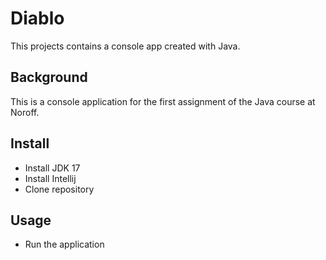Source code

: # Diablo

This projects contains a console app created with Java.

## Background

This is a console application for the first assignment of the Java course at Noroff.

## Install

- Install JDK 17
- Install Intellij
- Clone repository

## Usage

- Run the application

● ASSIGNMENT
Copy the text of the records above line for line, leaving out the pictures.

● YOUR RESPONSE
Source code

: # Diablo

This projects contains a console app created with Java.

## Background

This is a console application for the first assignment of the Java course at Noroff.

## Install

- Install JDK 17
- Install Intellij
- Clone repository

## Usage

- Run the application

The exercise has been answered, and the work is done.